TICS Analyzer Configuration

A TICS Analyzer configuration is a set of files that controls how TICS analyzes source code. It determines various aspects, such as which metrics are enabled, which source files to include, which coding standards to use, etc. This set of configuration files is located in the directory <section root>/ticsfs/cfg on the web server. It is possible to have multiple TICS configurations. In that case each configuration needs to reside in its own sub-folder and needs to have a unique identification, also called a merge key.

In order for the TICS command-line tool to get hold of the configuration, you need to set the TICS environment variable to point at the following URL:

https://192.168.1.1/tiobeweb/TICS/api/cfg?name=-
Here, the value - refers to the particular configuration to be used. If the merge key was not configured for this configuration, the value - should be used, as is the case here.

When using the legacy TICS architecture, the configuration files are located on the File Server. In that case the TICS environment variable does not point to a URL but a directory on the local file system or network share.

#### [INSTRUCTIONS]
**a)** Retype the part of the TICS Analyzer configuration text that opens with the words containing "In order for" and closes with "the case here.".
**b)** In the TICS Analyzer configuration text, what is the unique identification that each configuration needs also called?

#### [DATA]
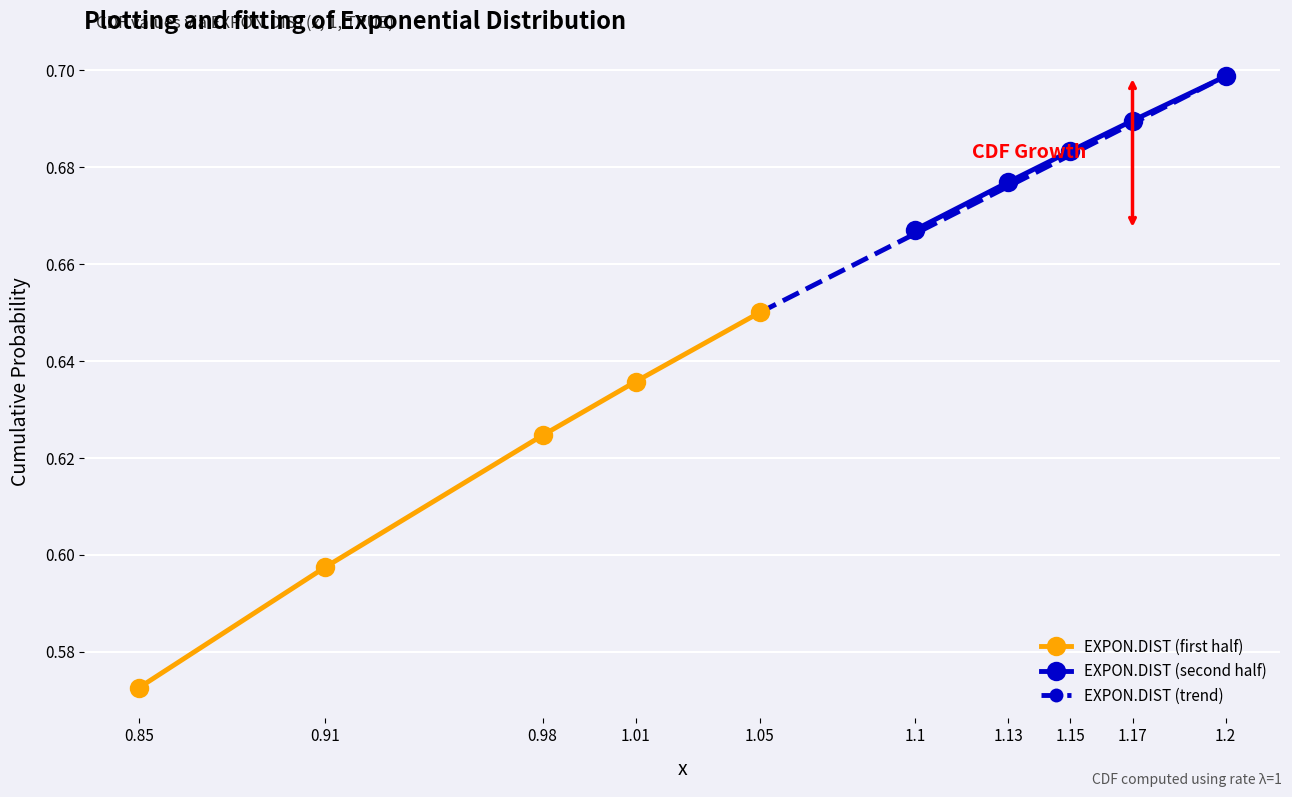

The value at 1.2 is 0.7. True or false?

True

#### [ANSWERS BELOW]
**a)**
In order for the TICS command-line tool to get hold of the configuration, you need to set the TICS environment variable to point at the following URL:

https://192.168.1.1/tiobeweb/TICS/api/cfg?name=-
Here, the value - refers to the particular configuration to be used. If the merge key was not configured for this configuration, the value - should be used, as is the case here.

**b)** A merge key.